Many of the GPU rental companies charge less for shared GPU workloads. So it's a cost/compute tradeoff. It's usually not about the workload itself needing the full GPU unless you really need all the RAM on a single instance.
I don't think Vast.ai does "shared GPUs", you can only rent full rigs, at least there is no indication the hardware is shared between multiple users at the same time.
But I think services like Runpod and similar lets you rent "1/6 of a GPU per hour" for example, which would be "shared hosting" basically, as there would be multiple users using the same hardware at the same time.
My (limited) understanding was that the industry previously knew that it was unsafe to share GPUs between tenants, which is why the major cloud providers only sell dedicated GPUs.

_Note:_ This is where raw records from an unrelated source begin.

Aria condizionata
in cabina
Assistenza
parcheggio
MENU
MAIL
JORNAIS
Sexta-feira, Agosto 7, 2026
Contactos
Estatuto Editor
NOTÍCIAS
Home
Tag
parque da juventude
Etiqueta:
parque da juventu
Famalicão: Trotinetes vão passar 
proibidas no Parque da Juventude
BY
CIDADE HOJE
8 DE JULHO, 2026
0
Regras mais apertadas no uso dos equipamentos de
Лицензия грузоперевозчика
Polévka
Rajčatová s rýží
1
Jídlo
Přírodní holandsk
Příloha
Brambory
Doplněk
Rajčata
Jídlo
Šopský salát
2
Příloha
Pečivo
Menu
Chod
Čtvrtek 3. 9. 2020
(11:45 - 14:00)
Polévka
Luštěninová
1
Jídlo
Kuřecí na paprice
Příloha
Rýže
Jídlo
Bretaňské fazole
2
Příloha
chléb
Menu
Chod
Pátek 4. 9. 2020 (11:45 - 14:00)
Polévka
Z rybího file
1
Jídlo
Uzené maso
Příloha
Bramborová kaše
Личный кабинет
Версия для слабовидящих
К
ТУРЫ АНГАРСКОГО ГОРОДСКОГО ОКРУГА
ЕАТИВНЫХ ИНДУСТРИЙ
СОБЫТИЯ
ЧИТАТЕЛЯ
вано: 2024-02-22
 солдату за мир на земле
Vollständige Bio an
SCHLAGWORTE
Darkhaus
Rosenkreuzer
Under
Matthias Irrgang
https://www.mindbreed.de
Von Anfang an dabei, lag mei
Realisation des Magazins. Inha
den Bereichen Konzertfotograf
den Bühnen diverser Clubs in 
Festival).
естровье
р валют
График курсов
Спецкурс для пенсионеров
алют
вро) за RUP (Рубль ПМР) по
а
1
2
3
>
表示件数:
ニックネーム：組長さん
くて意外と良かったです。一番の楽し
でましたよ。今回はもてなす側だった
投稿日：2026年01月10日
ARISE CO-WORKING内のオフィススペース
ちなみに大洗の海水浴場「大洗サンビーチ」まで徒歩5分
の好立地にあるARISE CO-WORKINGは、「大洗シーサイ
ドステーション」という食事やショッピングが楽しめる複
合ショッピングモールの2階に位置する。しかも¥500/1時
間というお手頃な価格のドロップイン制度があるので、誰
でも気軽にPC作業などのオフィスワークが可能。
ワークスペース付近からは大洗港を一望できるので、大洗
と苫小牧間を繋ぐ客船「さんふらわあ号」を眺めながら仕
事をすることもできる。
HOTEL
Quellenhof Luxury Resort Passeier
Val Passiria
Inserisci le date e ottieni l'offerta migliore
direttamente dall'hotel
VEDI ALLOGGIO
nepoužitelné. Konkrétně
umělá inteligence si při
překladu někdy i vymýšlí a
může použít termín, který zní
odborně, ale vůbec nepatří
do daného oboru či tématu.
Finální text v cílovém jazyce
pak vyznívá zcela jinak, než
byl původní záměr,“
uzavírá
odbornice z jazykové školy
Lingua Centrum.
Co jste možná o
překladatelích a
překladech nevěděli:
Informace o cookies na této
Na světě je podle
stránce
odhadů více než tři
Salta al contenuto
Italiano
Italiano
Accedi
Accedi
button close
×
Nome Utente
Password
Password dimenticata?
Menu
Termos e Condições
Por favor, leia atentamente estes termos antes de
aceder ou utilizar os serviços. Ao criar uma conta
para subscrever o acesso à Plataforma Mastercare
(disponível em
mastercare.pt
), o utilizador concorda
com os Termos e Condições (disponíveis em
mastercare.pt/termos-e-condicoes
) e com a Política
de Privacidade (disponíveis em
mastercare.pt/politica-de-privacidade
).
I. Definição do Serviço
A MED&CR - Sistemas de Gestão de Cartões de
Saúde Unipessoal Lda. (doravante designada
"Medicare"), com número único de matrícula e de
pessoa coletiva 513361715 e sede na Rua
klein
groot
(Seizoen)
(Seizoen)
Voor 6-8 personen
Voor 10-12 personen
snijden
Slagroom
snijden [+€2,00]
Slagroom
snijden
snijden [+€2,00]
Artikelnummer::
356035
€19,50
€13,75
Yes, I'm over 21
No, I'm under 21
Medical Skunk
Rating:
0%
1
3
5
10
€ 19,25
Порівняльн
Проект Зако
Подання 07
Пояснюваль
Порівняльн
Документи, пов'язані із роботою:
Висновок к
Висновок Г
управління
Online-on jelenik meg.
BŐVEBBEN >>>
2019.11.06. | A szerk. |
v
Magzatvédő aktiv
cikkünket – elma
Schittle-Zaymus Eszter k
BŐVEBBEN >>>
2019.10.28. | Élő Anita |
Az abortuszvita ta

NVIDIA GPU's can run in MIG (Multi-Instance GPU), allowing you to pack more jobs on than you have GPUs. Very common in HPC but I don't about in the cloud.
I thought about splitting the GPU between workloads, as well terminal server/virtualized desktop situations.
I'd expect all code to be strongly controlled in the former, and reasonably secured in the latter with software/driver level mitigations possible and the fact that corrupting somebody else's desktop with row-hammer doesn't seem like good investment.
As another person mentioned- and maybe it is a wider usage than I thought- cloud gpu compute running custom code seems to be the only useful item. But, I'm having a hard time coming up with a useful scenario. Maybe corrupting a SIEM's analysis & alerting of an ongoing attack?
Update: I thought for a second I had one: Jupyter notebook services with GPUs- but looking at google colab^* even there its a dedicated GPU for that session.
* random aside: how is colab compute credits having a 90 day expiration legal? I thought california outlawed company-currency expiring? (A la gift cards)
Colab credits aren’t likely a currency equivalent but a service equivalent which is still legal to expire afaik.
Basically Google Colab credits is like buying a seasonal bus pass with X trips or a monthly parking pass with X amount of hours. Rather than getting store cash which can be used for anything.
Until the GPU is accessible by the browser and any website can execute code on it. Or the attack can come from a different piece of software on your machine.
Rowhammer itself is a write-only attack vector. It can, however, potentially be chained to change the write address to an incorrect region. Haven't dived into details.
Rowhammer allows you to corrupt/alter memory physically adjacent to memory you have access to. It doesn't let you read the memory you're attacking.
There's PoC's of corrupting memory _that the kernel uses to decide what that process can access_ but the process can't read that memory. It only knows that the kernel says yes where it used to say no. (Assuming it doesn't crash the whole machine first)
Suppose you have access to certain memory. If you repeatedly read from that memory, can't you still corrupt/alter the physically adjacent memory you don't have access to? Does it really need to be a write operation you repeatedly perform?
> Does it really need to be a write operation you repeatedly perform?
Yes. The core of rowhammer attacks is in changing the values in RAM repeatedly, creating a magnetic field, which induces a change in the state of nearby cells of memory. Reading memory doesn't do that as far as I know.
Anybody have sizable examples? Everything I can think of results in dedicated gpus.